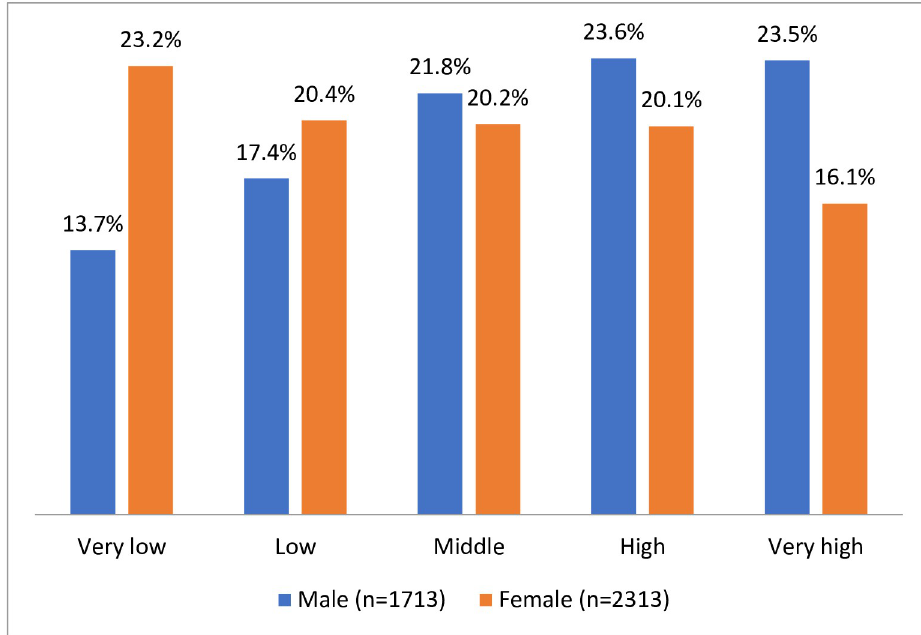
Fig 3. Socioeconomic status of population in the cohort of Bandar Kong.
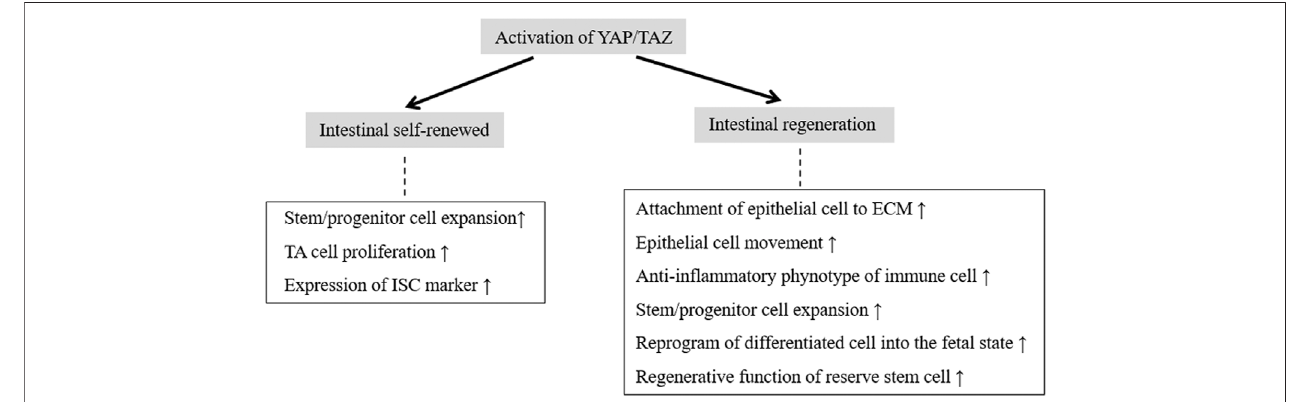
FIGURE 4 | The roles of YAP/TAZ activation in intestinal self-renewal and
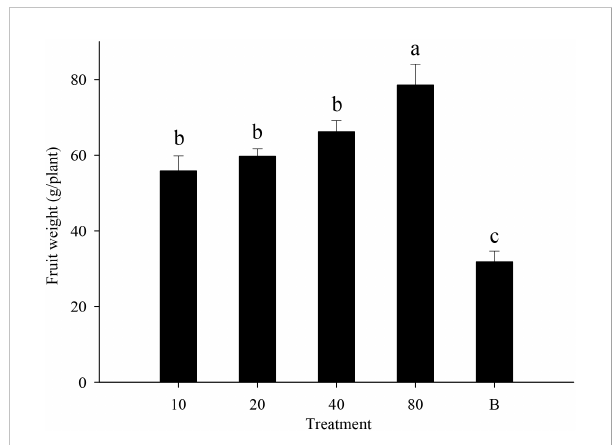
FIGURE 8 Fruit weight of strawberry (g/plant) in different experimental treatments during winter 2020-21. Numbers in the X axis refer to the total number of hover fl y adults that were released i.e., 10, 20, 40 or 80 pairs; data are also plotted for a bagging (B) treatment. Different lowercase letters indicate statistically signi fi cant differences between treatment groups (One-way ANOVA, P <0.05, Tukey ’ s HSD post-hoc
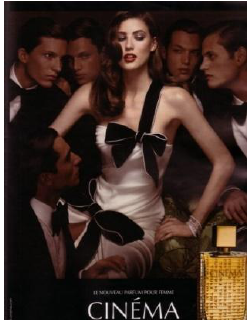
Figure A9. Own selected picture sexy woman.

### WHAT THE TASK REQUIRES
Please ensure that the data above is repeated exactly, with no pictures in the copy.

### YOUR RESPONSE
Fig 3. Socioeconomic status of population in the cohort of Bandar Kong.
FIGURE 4 | The roles of YAP/TAZ activation in intestinal self-renewal and
FIGURE 8 Fruit weight of strawberry (g/plant) in different experimental treatments during winter 2020-21. Numbers in the X axis refer to the total number of hover fl y adults that were released i.e., 10, 20, 40 or 80 pairs; data are also plotted for a bagging (B) treatment. Different lowercase letters indicate statistically signi fi cant differences between treatment groups (One-way ANOVA, P <0.05, Tukey ’ s HSD post-hoc
Figure A9. Own selected picture sexy woman.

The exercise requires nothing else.